Key translation questions for this research

  • What practical and ethical issues are involved in ‘creative visual translation’ of community voices by external actors?
  • What visual communication strategies do women and men in different communities use to represent empowerment and gender inequality? How far do the drawings speak for themselves? What needs translating, why and for whom?
  • What different visual, animation and narrative approaches used by graphic artists, animators and film-makers from different cultures could be used to help address these limitations?
  • What are the limitations of visual communication where text is needed? For whom?
  • What are the implications for a participatory protocol for creatively translating community voices for a wider global audiences?

The visual research process involves:

Reflective practice: exploring and applying visual communication theories from graphic design/info-graphic theory and wordless narratives to improve my own visual work as creative translator.

For an overview of how the research framework and ideas evolved through reflective practice see:

Bricolage research

A bricolage research approach means a very eclectic and contingent gathering of sources of inspiration:

  • Analysis of the community drawings is the primary driver as valued primary sources – and what is needed for their ‘creative translation’ for advocacy.
  • Selection of work from other illustrators, animators and graphic designers from a range of cultural traditions based on contingent serendipity from openness to new influences as they arise.
  • Technical research, skills development and experimentation to guide my own creative animation.
Who is saying what?
Post-structuralist semiotics

Semiotics is the study of signs and symbols in the process of production and communication of meaning (my definition). It provides a framework for investigating meanings of community drawings and diagrams.

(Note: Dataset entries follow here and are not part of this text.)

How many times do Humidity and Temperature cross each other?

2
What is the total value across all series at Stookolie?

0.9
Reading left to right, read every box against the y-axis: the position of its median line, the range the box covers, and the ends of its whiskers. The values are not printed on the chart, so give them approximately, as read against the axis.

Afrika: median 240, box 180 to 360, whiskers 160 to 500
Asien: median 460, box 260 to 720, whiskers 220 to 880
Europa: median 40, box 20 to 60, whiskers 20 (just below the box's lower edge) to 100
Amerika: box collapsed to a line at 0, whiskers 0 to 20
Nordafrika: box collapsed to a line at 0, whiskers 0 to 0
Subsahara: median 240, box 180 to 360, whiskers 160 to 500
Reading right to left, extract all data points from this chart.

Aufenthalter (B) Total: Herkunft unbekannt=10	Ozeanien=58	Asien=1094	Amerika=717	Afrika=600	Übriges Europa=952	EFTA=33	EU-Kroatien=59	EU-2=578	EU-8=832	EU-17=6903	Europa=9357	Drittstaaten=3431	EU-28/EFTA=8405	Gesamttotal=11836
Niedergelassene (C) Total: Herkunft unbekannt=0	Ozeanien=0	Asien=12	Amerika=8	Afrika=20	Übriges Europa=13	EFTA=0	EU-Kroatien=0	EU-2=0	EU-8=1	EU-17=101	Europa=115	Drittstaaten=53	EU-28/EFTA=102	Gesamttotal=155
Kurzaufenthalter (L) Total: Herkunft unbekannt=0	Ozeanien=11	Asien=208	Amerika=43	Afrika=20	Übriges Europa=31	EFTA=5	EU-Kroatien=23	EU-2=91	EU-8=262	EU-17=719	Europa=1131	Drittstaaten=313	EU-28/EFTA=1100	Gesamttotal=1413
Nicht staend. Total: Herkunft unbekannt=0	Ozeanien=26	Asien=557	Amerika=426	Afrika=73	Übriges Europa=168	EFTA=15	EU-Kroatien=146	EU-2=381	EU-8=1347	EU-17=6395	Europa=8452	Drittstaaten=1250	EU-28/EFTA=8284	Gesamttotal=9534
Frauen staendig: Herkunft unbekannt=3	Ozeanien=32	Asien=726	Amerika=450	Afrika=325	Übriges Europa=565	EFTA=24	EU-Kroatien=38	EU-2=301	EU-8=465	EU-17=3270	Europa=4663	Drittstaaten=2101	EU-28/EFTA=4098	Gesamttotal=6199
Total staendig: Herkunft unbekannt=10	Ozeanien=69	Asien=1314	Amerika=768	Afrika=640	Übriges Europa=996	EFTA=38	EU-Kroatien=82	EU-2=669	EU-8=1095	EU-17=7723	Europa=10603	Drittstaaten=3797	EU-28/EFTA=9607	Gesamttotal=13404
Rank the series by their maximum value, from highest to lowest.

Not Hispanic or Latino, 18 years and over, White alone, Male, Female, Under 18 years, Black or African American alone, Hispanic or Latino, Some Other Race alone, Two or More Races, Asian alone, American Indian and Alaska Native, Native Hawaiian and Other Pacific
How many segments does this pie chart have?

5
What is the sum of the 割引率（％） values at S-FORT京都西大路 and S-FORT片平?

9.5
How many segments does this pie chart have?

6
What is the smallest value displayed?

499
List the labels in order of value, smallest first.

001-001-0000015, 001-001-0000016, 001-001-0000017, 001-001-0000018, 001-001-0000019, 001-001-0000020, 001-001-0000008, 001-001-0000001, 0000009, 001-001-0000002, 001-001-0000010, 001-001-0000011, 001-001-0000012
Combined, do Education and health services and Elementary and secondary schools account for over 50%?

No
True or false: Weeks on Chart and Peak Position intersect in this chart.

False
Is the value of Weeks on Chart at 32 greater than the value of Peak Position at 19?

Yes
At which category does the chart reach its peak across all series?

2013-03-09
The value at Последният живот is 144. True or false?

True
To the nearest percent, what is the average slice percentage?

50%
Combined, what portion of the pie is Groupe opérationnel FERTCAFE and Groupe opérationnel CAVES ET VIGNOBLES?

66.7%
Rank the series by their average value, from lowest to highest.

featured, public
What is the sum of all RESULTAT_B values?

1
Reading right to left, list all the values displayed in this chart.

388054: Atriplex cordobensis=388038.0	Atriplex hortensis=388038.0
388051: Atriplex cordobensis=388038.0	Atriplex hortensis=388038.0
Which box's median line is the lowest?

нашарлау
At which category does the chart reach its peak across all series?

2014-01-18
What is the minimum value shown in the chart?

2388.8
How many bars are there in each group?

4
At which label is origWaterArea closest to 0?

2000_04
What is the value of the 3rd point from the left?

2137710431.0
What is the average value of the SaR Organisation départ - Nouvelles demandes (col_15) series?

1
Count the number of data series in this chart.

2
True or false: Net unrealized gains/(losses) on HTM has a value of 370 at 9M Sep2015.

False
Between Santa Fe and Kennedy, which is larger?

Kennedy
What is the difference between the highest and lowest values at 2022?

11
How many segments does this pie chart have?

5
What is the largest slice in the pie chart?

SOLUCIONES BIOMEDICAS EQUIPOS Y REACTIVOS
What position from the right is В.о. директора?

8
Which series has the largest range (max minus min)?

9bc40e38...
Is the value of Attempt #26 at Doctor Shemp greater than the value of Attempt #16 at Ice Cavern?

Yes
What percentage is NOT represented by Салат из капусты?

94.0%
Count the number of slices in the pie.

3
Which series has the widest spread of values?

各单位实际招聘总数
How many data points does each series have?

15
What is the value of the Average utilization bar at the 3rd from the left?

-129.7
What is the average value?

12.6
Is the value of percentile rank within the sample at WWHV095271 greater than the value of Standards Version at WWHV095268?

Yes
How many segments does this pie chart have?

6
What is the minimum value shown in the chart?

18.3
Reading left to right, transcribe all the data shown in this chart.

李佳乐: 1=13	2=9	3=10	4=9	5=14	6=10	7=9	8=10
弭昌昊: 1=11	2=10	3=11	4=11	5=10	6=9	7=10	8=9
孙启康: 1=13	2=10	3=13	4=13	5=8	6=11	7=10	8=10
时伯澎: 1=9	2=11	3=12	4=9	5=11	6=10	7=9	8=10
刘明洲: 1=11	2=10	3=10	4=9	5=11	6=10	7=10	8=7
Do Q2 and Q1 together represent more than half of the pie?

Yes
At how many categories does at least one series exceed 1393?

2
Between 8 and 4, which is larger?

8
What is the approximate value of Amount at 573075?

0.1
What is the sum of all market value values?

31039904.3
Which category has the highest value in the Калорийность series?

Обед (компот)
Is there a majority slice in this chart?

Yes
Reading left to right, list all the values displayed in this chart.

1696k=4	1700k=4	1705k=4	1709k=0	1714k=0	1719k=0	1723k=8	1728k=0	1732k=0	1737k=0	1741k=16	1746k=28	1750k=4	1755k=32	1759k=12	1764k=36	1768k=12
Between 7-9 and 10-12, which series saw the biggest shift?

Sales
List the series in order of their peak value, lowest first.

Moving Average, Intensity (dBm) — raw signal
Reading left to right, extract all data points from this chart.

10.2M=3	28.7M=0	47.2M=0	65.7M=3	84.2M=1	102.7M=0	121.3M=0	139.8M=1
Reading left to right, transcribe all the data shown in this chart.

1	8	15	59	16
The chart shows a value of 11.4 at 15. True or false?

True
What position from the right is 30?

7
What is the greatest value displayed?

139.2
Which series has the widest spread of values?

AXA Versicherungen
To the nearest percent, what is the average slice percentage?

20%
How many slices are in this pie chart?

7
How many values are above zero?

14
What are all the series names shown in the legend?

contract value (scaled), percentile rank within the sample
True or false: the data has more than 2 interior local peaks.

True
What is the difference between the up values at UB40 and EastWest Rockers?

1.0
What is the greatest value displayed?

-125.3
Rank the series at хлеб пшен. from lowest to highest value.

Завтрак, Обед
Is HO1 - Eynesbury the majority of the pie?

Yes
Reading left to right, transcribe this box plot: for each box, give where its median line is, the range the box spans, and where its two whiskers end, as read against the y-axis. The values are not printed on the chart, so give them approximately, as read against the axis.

Looking at the ways in which ‘meanings’ are constructed from visual symbols, focusing on relationships and elements in a conceptual system but (following postmodernism) exploring the challenges of potential plurality and instability of pictorial (as well as verbal) meaning across cultures and contexts.

Who understands what?
Visual Communication theory

Visual communication theory is concerned with the process by which visual artists design and send encoded messages for particular audiences and the contextual factors influencing that process. It provides a framework for looking at the work of other animators and relationships between animators, audiences and messages, including theories of visual dynamics, narrative theory, systems diagramming and information and interactive design. Different theories have emphasised and elaborated on different elements.